··· Selected passage ···

This is a somewhat different body of law than that applicable to America’s post-9/11 wars.  In those only common Article 3–just a sliver of the Geneva Conventions—technically applied because it is the only Article that explicitly governs conflicts involving a non-state actor.  Such conflicts are considered “non-international armed conflicts” if one side is composed of non-state actors, even if the other side involves multiple countries who are “High Contracting Parties.” 

Common Article 3 does provide some basic protections.  Importantly, however, much—but certainly not all—of what the Geneva Conventions require in Article 2 state-on-state conflicts has migrated into what is called customary international law (CIL) applicable to non-international armed conflicts.  CIL is binding on all belligerents even if not set forth in a treaty to which they are a party.  One compilation of the law applicable to Article 3 conflicts is found here, and this may have application in the Ukraine in the future if the government is defeated, but an insurgency arises.

Are Ukraine and Russia parties to the Geneva Conventions and other international treaties?

Ukraine is a party to most international treaties related to armed conflict (list here).  The Russian Federation is likewise a party to a range of international treaties related to armed conflict, including the four original Geneva Conventions of 1949 (list is here).  Notably, however, in 2019 Russia withdrew a declaration from Protocol 1 of those conventions, a 1977 additional agreement which contains many prohibitions intended to protect civilians during armed conflict.  (See the article here, and see as well the clarifying *Update below).

The U.S. is also not a party to Protocol 1 but accepts many of its provisions as CIL. In my opinion, the best discussion of the U.S.’s view of what is or is not CIL is found in Air Force Colonel Ted Richard’s monograph, Unofficial United States Guide to the First Additional Protocol to the Geneva Conventions of 12 August 1949Additionally, the U.S. Department of Defense’s perspective can found in various parts of its Law of War Manual (DoD LoW Manual).

As a general proposition, Russia does seem to recognize that CIL applies in armed conflict situations in addition to treaty obligations, but exactly which norms it believes apply are unclear.  Consider this from a 2003 article (The implementation of international humanitarian law in the Russian Federation) found in an International Committee of the Red Cross (ICRC) publication:

[T]he Law on International Treaties that was enacted in 1995 does state in its preamble that “the Russian Federation adheres to strict observance of conventional and customary norms”. However, the very fact that customary norms are referred to only in the preamble to that law, and that it provides no further guidance as to how these norms are incorporated into Russian law, may serve as evidence of a reluctant attitude towards the integration of uncodified custom into domestic law.

··· Provided material ···

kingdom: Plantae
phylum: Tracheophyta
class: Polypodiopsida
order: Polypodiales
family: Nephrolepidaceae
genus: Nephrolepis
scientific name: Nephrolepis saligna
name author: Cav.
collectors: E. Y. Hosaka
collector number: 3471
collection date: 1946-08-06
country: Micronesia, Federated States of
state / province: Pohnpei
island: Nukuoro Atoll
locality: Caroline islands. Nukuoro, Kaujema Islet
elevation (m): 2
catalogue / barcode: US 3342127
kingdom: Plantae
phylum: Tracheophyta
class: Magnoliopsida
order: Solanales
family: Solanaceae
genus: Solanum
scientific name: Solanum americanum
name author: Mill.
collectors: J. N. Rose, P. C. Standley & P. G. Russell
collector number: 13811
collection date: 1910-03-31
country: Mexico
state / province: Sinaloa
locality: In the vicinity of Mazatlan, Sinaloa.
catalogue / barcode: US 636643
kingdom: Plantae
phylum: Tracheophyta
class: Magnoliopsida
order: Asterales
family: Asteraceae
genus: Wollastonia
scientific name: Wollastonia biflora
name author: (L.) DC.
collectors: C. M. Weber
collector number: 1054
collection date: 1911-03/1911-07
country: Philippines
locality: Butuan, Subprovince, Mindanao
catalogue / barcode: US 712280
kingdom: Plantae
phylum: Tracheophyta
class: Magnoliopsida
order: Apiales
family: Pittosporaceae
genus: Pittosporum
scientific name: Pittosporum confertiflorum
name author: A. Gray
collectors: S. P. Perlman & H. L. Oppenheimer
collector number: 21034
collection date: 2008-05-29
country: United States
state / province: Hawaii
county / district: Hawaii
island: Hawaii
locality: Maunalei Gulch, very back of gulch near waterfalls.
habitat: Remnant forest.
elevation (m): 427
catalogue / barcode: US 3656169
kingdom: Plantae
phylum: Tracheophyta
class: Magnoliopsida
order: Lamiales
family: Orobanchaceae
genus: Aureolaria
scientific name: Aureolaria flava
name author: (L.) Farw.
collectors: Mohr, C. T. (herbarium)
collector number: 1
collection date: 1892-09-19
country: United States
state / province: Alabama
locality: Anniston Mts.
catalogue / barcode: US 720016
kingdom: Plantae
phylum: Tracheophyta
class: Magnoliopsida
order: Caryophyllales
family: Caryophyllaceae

···

> _Activity list_:
1) In the passage on the law of armed conflict, do these statements agree with the text? (a) The Russian Federation is a party to the four original Geneva Conventions of 1949. (b) The U.S. is a party to Protocol 1. (c) Customary international law binds only belligerents that are parties to a treaty setting it out. For each, answer yes or no and quote the words that decide it.
2) From the passage on the law of armed conflict, copy the part that opens with the words containing "Are Ukraine and" and closes with "clarifying *Update below).".

> _Answers by item_:
1)
(a) Yes: "The Russian Federation is likewise a party to a range of international treaties related to armed conflict, including the four original Geneva Conventions of 1949"
(b) No: "The U.S. is also not a party to Protocol 1"
(c) No: "CIL is binding on all belligerents even if not set forth in a treaty to which they are a party."

2)
Are Ukraine and Russia parties to the Geneva Conventions and other international treaties?

Ukraine is a party to most international treaties related to armed conflict (list here).  The Russian Federation is likewise a party to a range of international treaties related to armed conflict, including the four original Geneva Conventions of 1949 (list is here).  Notably, however, in 2019 Russia withdrew a declaration from Protocol 1 of those conventions, a 1977 additional agreement which contains many prohibitions intended to protect civilians during armed conflict.  (See the article here, and see as well the clarifying *Update below).